#### Excerpt
* * *

The Phoenix multifamily market showed signs of recovery in Q3 2024, as easing inflation and rising consumer confidence boosted renter demand and household formation. Despite new supply continuing to outpace leasing, the decline in occupancy is slowing, suggesting property performance may improve over the next year. In the past year, 18,000 units were absorbed, far surpassing the pre-COVID average of 7,200 units. This absorption was largely due to the lease-up of luxury complexes, with midpriced communities also seeing a notable boost, absorbing 4,900 units and pushing metro-wide vacancy only slightly higher to 11%.

However, the surge in new construction remains a challenge, as builders delivered 22,000 units in the past year, with another 27,000 units underway, representing 6.8% of existing inventory and making Phoenix the sixth most aggressively built apartment market in the U.S. High-end properties face more vacancy pressure, with a 600 basis point increase and a 5% rent decline, while workforce housing saw a smaller rise in vacancy and a 1% rent drop. Elevated vacancies and increased competition have driven rents down by 2.4% over the past year, with many communities offering concessions to attract renters. Looking forward, vacancy is expected to peak in 2025, with rent growth likely taking longer to recover as the market absorbs excess supply.

* * *

#### Data records

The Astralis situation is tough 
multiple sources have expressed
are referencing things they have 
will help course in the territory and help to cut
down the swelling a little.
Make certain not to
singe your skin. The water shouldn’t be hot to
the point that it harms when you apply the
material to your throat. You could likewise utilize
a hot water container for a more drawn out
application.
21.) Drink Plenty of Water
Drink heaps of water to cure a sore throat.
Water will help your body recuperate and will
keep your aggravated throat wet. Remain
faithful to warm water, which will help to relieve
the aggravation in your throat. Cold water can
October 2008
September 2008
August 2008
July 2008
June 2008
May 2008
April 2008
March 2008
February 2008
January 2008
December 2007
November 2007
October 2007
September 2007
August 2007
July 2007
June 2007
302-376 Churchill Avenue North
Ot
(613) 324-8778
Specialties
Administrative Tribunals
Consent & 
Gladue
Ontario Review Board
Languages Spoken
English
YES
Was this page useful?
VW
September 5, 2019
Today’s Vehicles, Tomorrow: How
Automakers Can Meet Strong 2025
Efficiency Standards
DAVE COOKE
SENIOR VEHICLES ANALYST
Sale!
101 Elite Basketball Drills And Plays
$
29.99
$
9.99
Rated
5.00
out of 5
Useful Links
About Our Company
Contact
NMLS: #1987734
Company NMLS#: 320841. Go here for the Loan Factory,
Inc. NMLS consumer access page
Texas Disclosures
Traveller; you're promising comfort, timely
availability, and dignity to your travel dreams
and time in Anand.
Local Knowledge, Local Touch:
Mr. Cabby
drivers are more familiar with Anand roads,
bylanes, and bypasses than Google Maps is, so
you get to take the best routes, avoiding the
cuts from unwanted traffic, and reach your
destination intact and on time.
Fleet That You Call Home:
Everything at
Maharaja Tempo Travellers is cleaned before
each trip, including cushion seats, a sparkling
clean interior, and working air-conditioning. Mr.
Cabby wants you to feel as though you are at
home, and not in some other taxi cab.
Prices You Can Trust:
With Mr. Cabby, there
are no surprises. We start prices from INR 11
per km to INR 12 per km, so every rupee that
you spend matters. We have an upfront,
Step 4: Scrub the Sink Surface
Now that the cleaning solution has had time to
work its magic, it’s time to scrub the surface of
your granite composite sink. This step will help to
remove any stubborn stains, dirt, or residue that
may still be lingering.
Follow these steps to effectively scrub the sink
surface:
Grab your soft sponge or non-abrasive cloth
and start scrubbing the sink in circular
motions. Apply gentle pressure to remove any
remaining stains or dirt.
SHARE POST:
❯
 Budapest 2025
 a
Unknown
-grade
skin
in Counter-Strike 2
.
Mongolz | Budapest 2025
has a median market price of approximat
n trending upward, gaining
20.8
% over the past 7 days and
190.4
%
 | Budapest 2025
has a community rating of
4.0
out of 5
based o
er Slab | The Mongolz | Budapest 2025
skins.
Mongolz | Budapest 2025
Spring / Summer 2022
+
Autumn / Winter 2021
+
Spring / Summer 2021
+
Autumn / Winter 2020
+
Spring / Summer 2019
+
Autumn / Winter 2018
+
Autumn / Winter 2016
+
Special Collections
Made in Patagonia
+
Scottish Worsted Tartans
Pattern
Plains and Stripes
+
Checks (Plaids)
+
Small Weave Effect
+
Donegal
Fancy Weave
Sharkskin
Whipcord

* * *

#### Task details
Reproduce word for word the part of the Phoenix multifamily market text that opens with the words containing "The Phoenix multifamily" and closes with "higher to 11%.".

#### Written response
The Phoenix multifamily market showed signs of recovery in Q3 2024, as easing inflation and rising consumer confidence boosted renter demand and household formation. Despite new supply continuing to outpace leasing, the decline in occupancy is slowing, suggesting property performance may improve over the next year. In the past year, 18,000 units were absorbed, far surpassing the pre-COVID average of 7,200 units. This absorption was largely due to the lease-up of luxury complexes, with midpriced communities also seeing a notable boost, absorbing 4,900 units and pushing metro-wide vacancy only slightly higher to 11%.